Loading data into SQLFire can be done various ways including using Spring Batch with CSV files, Apache DDLUtils or direct JDBC connections pulling data into SQLFire. The approach below is yet another way. In this example we load the Oracle HR schema table "departments" into a SQLFire distributed system.

1. Create a java class with code that simple queries the table data and returns it as aJDBC ResultSet.

package vmware.au.se.sqlfire.derby;

import java.sql.Connection;
import java.sql.DriverManager;
import java.sql.ResultSet;
import java.sql.SQLException;
import java.sql.Statement;

import oracle.jdbc.OracleDriver;

public class DepartmentTable 
{

 public static String SQL = "select * from departments";
 
 public static ResultSet read() throws SQLException
 {
        Connection conn = getConnection();
        Statement  stmt = conn.createStatement(); 
        ResultSet  rset = stmt.executeQuery(SQL);
        
        return rset;
 }
 
 public static Connection getConnection() throws SQLException
 {
     String username = "hr";
     String password = "hr";
     String thinConn = "jdbc:oracle:thin:@172.16.101.70:1521/linux11gr2";
     DriverManager.registerDriver(new OracleDriver());
     Connection conn = DriverManager.getConnection(thinConn,username,password);
     conn.setAutoCommit(false);
     return conn;
 }
 
} 

2. Add the JAR file with the class above as well as the Oracle JDBC jar file to the system CLASSPATH as shown below.

export CUR_DIR=`pwd`
export CLASSPATH=$CUR_DIR/lib/ojdbc6.jar:$CUR_DIR/lib/derby-funct.jar

Note: This ensures when we start our SQLFire nodes they will have the classes avaiable on the classpath

3. Start the SQLFire servers as shown below.
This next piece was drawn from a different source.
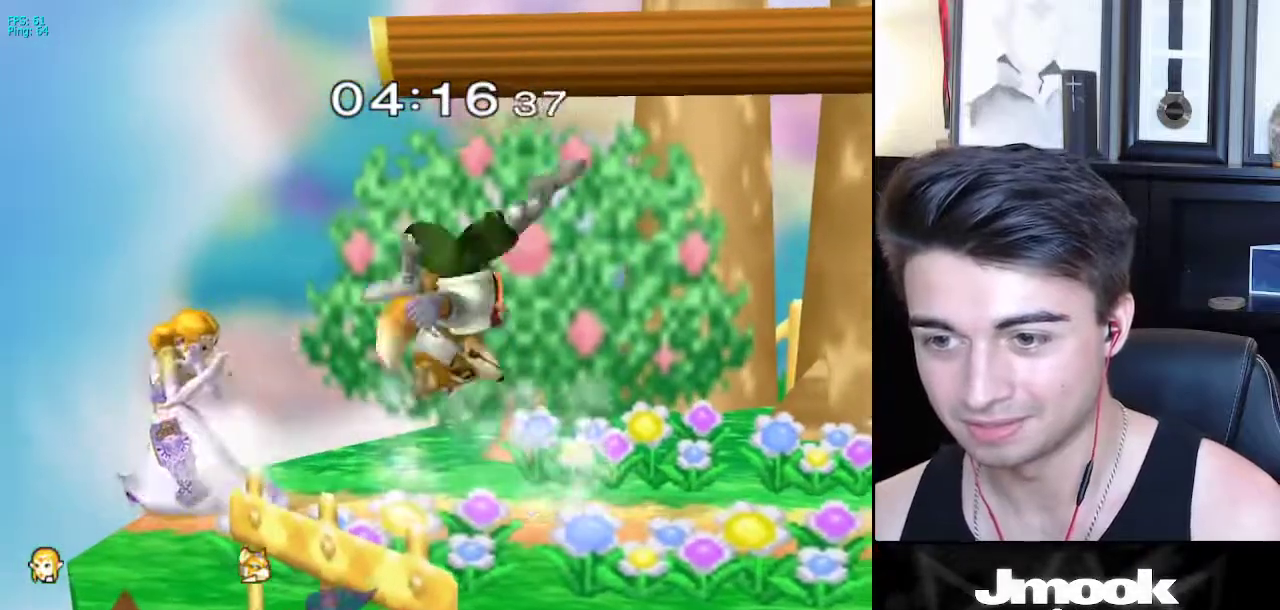
{"buttons": [], "left_stick": "center", "right_stick": "center", "events": [[100, "A", "down"], [433, "A", "up"], [433, "L1", "up"], [467, "left_stick", "center"]]}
> sqlf server start -server-groups=MYGROUP -locators=localhost[41111] -client-bind-address=localhost -client-port=1528 -dir=server1 -classpath=$CLASSPATH &

> sqlf server start -server-groups=MYGROUP -locators=localhost[41111] -client-bind-address=localhost -client-port=1529 -dir=server2 -classpath=$CLASSPATH &

4. Log into the distributed system using the CLI and run the SQL as follows to create the table in SQLFire which will store the same dataset from the Oracle "departments" table.
create diskstore STORE1;
 
call sys.set_eviction_heap_percentage_sg (85, 'MYGROUP');

drop table departments;

create table departments
(department_id int NOT NULL CONSTRAINT department_id_PK PRIMARY KEY,
 department_name varchar(40),
 manager_id int,
 location_id int)
partition by column (department_id)
SERVER GROUPS (MYGROUP)
persistent 'STORE1'
REDUNDANCY 1;

5. Log into the distributed system using the CLI and run the SQL below to create a function
CREATE FUNCTION externalDepartments
()
RETURNS TABLE
(
  DEPARTMENT_ID    INT,
  DEPARTMENT_NAME  VARCHAR( 40 ),
  MANAGER_ID       INT,
  LOCATION_ID      INT
)
LANGUAGE JAVA
PARAMETER STYLE DERBY_JDBC_RESULT_SET
READS SQL DATA
EXTERNAL NAME 'vmware.au.se.sqlfire.derby.DepartmentTable.read'; 

6. Log into the distributed system using the CLI and run the SQL below to insert data into the "departments" table in SQLFire using the function we created at #5.
insert into departments
select s.*
FROM TABLE (externalDepartments()) s;

7. Verify we now have our departments table in SQLFire with data.
[Fri Mar 16 08:55:40 papicella@:~/sqlfire/vFabric_SQLFire_101/pasdemos/oraclehr ] $ sqlf
sqlf version 10.4
sqlf> connect client 'localhost:1527';
sqlf> select * from departments;
DEPARTMENT&|DEPARTMENT_NAME                         |MANAGER_ID |LOCATION_ID
----------------------------------------------------------------------------
230        |IT Helpdesk                             |NULL       |1700       
120        |Treasury                                |NULL       |1700       
10         |Administration                          |200        |1700       
240        |Government Sales                        |NULL       |1700       
130        |Corporate Tax                           |NULL       |1700       
20         |Marketing                               |201        |1800       
250        |Retail Sales                            |NULL       |1700       
140        |Control And Credit                      |NULL       |1700       
30         |Purchasing                              |114        |1700       
260        |Recruiting                              |NULL       |1700       
150        |Shareholder Services                    |NULL       |1700       
40         |Human Resources                         |203        |2400       
270        |Payroll                                 |NULL       |1700       
160        |Benefits                                |NULL       |1700       
50         |Shipping                                |121        |1500       
170        |Manufacturing                           |NULL       |1700       
60         |IT                                      |103        |1400       
180        |Construction                            |NULL       |1700       
70         |Public Relations                        |204        |2700       
190        |Contracting                             |NULL       |1700       
80         |Sales                                   |145        |2500       
200        |Operations                              |NULL       |1700       
90         |Executive                               |100        |1700       
210        |IT Support                              |NULL       |1700       
100        |Finance                                 |108        |1700       
220        |NOC                                     |NULL       |1700       
110        |Accounting                              |205        |1700       

27 rows selected 

More info on derby-style functions can be found here.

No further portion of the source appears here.